The task: Out of the material that follows, write out exactly the lines from the line with "65: (249, 364)" to the line with "89: (335, 390)", both ends included, and no others.

Segment Open

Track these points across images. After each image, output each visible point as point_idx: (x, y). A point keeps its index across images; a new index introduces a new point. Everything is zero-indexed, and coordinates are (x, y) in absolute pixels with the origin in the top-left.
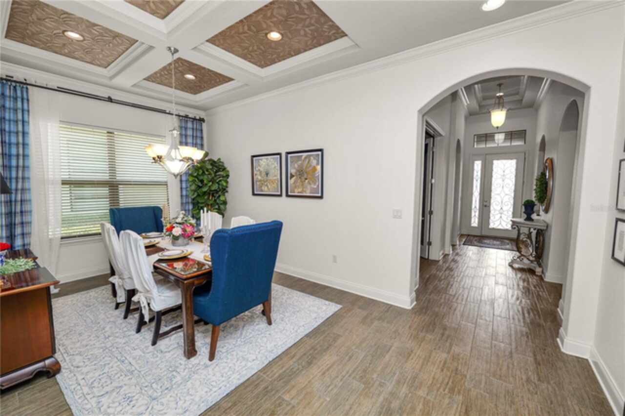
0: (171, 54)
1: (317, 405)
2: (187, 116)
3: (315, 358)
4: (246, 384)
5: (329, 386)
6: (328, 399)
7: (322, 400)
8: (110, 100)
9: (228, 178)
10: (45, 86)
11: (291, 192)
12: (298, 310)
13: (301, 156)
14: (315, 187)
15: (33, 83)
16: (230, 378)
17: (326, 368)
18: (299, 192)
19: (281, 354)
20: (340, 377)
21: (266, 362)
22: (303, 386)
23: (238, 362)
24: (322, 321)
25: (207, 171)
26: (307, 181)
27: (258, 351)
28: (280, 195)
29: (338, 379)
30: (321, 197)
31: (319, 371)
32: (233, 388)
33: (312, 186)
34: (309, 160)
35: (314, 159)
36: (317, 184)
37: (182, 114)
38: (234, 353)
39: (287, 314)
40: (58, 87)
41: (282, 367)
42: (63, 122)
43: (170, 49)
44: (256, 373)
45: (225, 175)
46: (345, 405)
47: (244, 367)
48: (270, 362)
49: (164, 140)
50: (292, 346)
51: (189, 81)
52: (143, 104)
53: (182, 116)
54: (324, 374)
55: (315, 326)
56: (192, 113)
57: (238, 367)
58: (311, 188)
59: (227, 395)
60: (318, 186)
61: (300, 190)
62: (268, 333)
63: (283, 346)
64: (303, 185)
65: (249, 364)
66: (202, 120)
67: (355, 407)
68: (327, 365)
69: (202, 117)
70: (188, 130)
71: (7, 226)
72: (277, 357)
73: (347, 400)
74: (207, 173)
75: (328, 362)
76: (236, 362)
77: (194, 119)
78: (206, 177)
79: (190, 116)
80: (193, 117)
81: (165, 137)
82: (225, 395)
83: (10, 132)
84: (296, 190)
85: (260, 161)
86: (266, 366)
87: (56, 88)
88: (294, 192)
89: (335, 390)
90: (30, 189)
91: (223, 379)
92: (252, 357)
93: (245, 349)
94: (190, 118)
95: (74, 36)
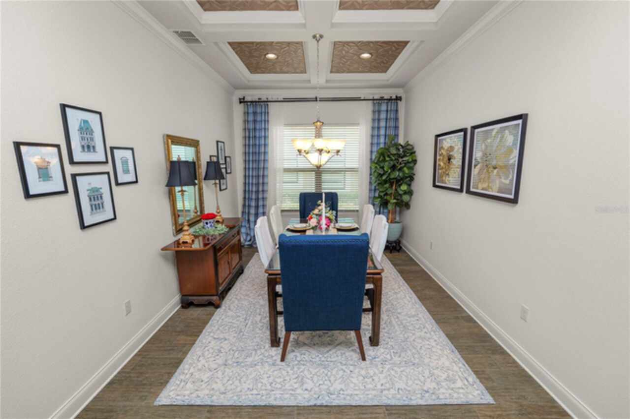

Segment Closed

Solution to this exercise:
65: (249, 364)
66: (202, 120)
67: (355, 407)
68: (327, 365)
69: (202, 117)
70: (188, 130)
71: (7, 226)
72: (277, 357)
73: (347, 400)
74: (207, 173)
75: (328, 362)
76: (236, 362)
77: (194, 119)
78: (206, 177)
79: (190, 116)
80: (193, 117)
81: (165, 137)
82: (225, 395)
83: (10, 132)
84: (296, 190)
85: (260, 161)
86: (266, 366)
87: (56, 88)
88: (294, 192)
89: (335, 390)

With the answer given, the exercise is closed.